Top NSA Official: ISIS Leadership Is Incredibly Security Savvy

By Jonah Bennett Published on June 12, 2016

At a conference on military technology in Washington, D.C., National Security Agency Deputy Director Richard Ledgett said the core of Islamic State leadership is incredibly “OPSEC savvy.”

According to Ledgett, the reason why ISIS has sophisticated operations security (OPSEC) practices is because its leadership is comprised of former al-Qaida members in Iraq. They survived the U.S. invasion and now have a much clearer idea of how the U.S. conducts its operations in nearly every aspect.

“Their history goes back to–they started as al-Qaida in Iraq, and so the ones who started ISIL were the ones who survived all those years during the surge, and so their core is very security savvy,” Ledgett said.

ISIS also has shown a strong ability to adapt to U.S. tactics and neutralize internal security threats.

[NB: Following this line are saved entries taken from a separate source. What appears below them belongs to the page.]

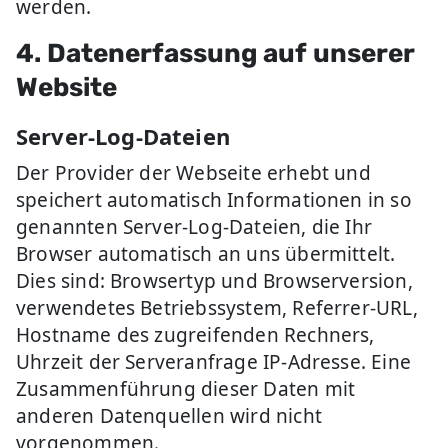
werden.
4. Datenerfassung auf unserer
Website
Server-Log-Dateien
Der Provider der Webseite erhebt und
speichert automatisch Informationen in so
genannten Server-Log-Dateien, die Ihr
Browser automatisch an uns übermittelt.
Dies sind: Browsertyp und Browserversion,
verwendetes Betriebssystem, Referrer-URL,
Hostname des zugreifenden Rechners,
Uhrzeit der Serveranfrage IP-Adresse. Eine
Zusammenführung dieser Daten mit
anderen Datenquellen wird nicht
vorgenommen.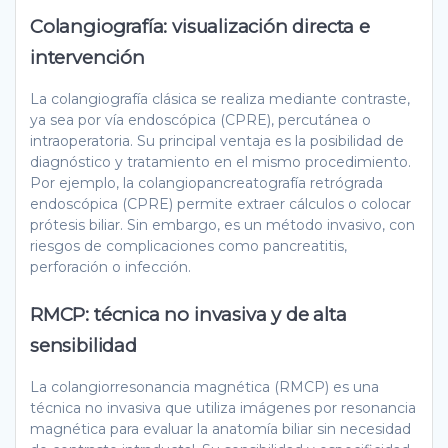
Colangiografía: visualización directa e
intervención
La colangiografía clásica se realiza mediante contraste,
ya sea por vía endoscópica (CPRE), percutánea o
intraoperatoria. Su principal ventaja es la posibilidad de
diagnóstico y tratamiento en el mismo procedimiento.
Por ejemplo, la colangiopancreatografía retrógrada
endoscópica (CPRE) permite extraer cálculos o colocar
prótesis biliar. Sin embargo, es un método invasivo, con
riesgos de complicaciones como pancreatitis,
perforación o infección.
RMCP: técnica no invasiva y de alta
sensibilidad
La colangiorresonancia magnética (RMCP) es una
técnica no invasiva que utiliza imágenes por resonancia
magnética para evaluar la anatomía biliar sin necesidad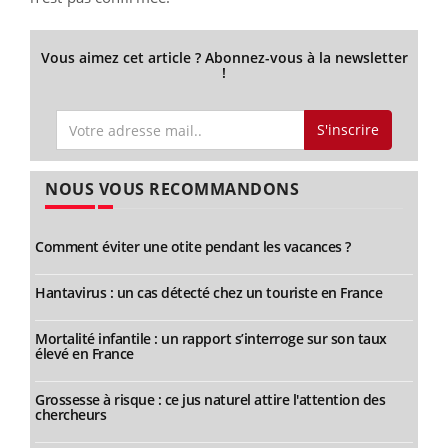
Vous aimez cet article ? Abonnez-vous à la newsletter
!
S'inscrire
NOUS VOUS RECOMMANDONS
Comment éviter une otite pendant les vacances ?
Hantavirus : un cas détecté chez un touriste en France
Mortalité infantile : un rapport s’interroge sur son taux
élevé en France
Grossesse à risque : ce jus naturel attire l'attention des
chercheurs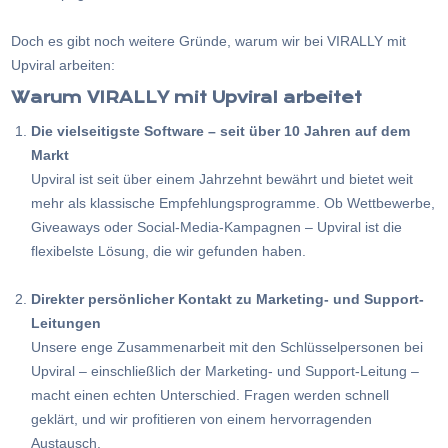
Doch es gibt noch weitere Gründe, warum wir bei VIRALLY mit
Upviral arbeiten:
Warum VIRALLY mit Upviral arbeitet
Die vielseitigste Software – seit über 10 Jahren auf dem
Markt
Upviral ist seit über einem Jahrzehnt bewährt und bietet weit
mehr als klassische Empfehlungsprogramme. Ob Wettbewerbe,
Giveaways oder Social-Media-Kampagnen – Upviral ist die
flexibelste Lösung, die wir gefunden haben.
Direkter persönlicher Kontakt zu Marketing- und Support-
Leitungen
Unsere enge Zusammenarbeit mit den Schlüsselpersonen bei
Upviral – einschließlich der Marketing- und Support-Leitung –
macht einen echten Unterschied. Fragen werden schnell
geklärt, und wir profitieren von einem hervorragenden
Austausch.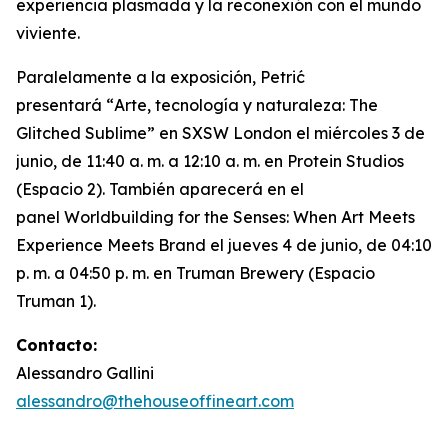
experiencia plasmada y la reconexión con el mundo
viviente.
Paralelamente a la exposición, Petrić
presentará “
Arte, tecnología y naturaleza: The
Glitched Sublime”
en SXSW London el miércoles 3 de
junio, de 11:40 a. m. a 12:10 a. m. en Protein Studios
(Espacio 2). También aparecerá en el
panel
Worldbuilding for the Senses: When Art Meets
Experience Meets Brand
el jueves 4 de junio, de 04:10
p. m. a 04:50 p. m. en Truman Brewery (Espacio
Truman 1).
Contacto:
Alessandro Gallini
alessandro@thehouseoffineart.com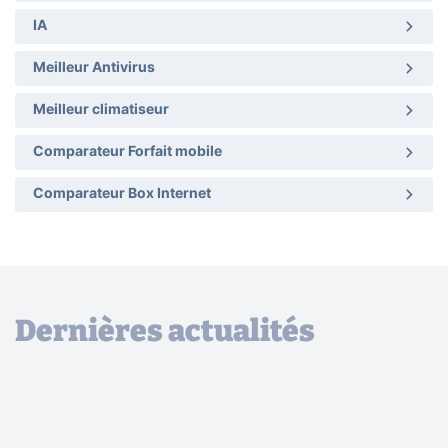
IA
Meilleur Antivirus
Meilleur climatiseur
Comparateur Forfait mobile
Comparateur Box Internet
Dernières actualités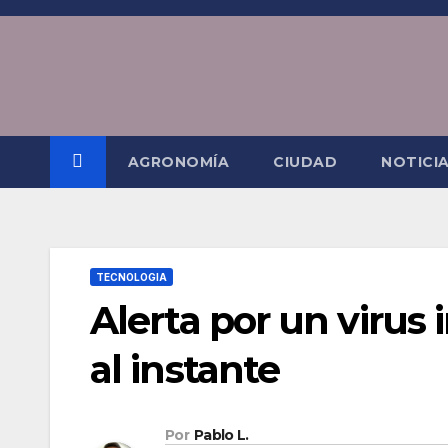
Saltar
al
contenido
AGRONOMÍA
CIUDAD
NOTICI
TECNOLOGIA
Alerta por un virus
al instante
Por
Pablo L.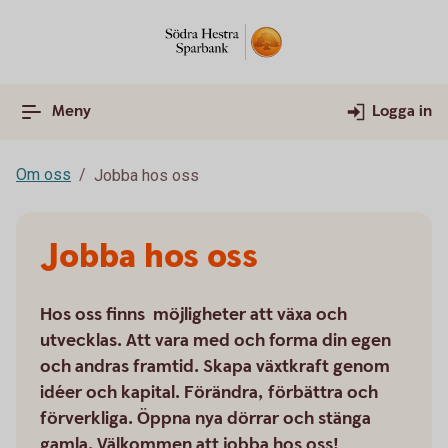
Meny
Logga in
Om oss
Jobba hos oss
Jobba hos oss
Hos oss finns möjligheter att växa och
utvecklas. Att vara med och forma din egen
och andras framtid. Skapa växtkraft genom
idéer och kapital. Förändra, förbättra och
förverkliga. Öppna nya dörrar och stänga
gamla. Välkommen att jobba hos oss!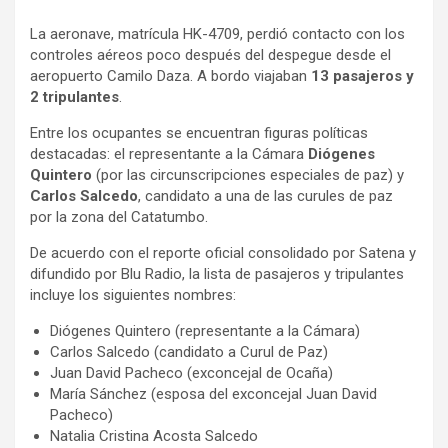
a
h
o
La aeronave, matrícula HK-4709, perdió contacto con los
c
a
m
controles aéreos poco después del despegue desde el
e
t
p
aeropuerto Camilo Daza. A bordo viajaban
13 pasajeros y
b
s
a
2 tripulantes
.
o
A
r
Entre los ocupantes se encuentran figuras políticas
o
p
t
destacadas: el representante a la Cámara
Diógenes
k
p
i
Quintero
(por las circunscripciones especiales de paz) y
r
Carlos Salcedo
, candidato a una de las curules de paz
por la zona del Catatumbo.
De acuerdo con el reporte oficial consolidado por Satena y
difundido por Blu Radio, la lista de pasajeros y tripulantes
incluye los siguientes nombres:
Diógenes Quintero (representante a la Cámara)
Carlos Salcedo (candidato a Curul de Paz)
Juan David Pacheco (exconcejal de Ocaña)
María Sánchez (esposa del exconcejal Juan David
Pacheco)
Natalia Cristina Acosta Salcedo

“They look for the effects of action directed against them and trace back to see how that may have happened and they take measures to secure the vulnerabilities they think there are,” Ledgett said. “It doesn’t help that sometimes we get leaks from people who talk about, “We have this particular operation where we took someone off the battlefield and here is how we did it.” They pay attention to that.”

As ISIS has faced increasing external pressure, fighters having to grin and bear through low salaries are starting to defect and feed intelligence to the U.S.-led coalition in exchange for payoffs, making OPSEC management for the terror group that much more difficult.

In an effort to clamp down on leaks, ISIS has started mass executions of its own fighters to stem the tide and also now has a counter-intelligence program to feed fake intelligence on the location coordinates of leaders to suspected defectors. If a U.S. airstrike hits that place, the group knows who remains loyal and who does not.

Human intelligence is difficult for ISIS to get a handle on, but encryption is no longer a feat at all, Ledgett noted.

“It used to be that you had to be pretty technically astute to use encryption on a personal device or personal communications,” Ledgett said. “What’s happened over the years is that that’s become user friendly and very easy to use and now unsophisticated actors can install very high grade encryption on their devices. And so ISIL uses that to hide their activities.”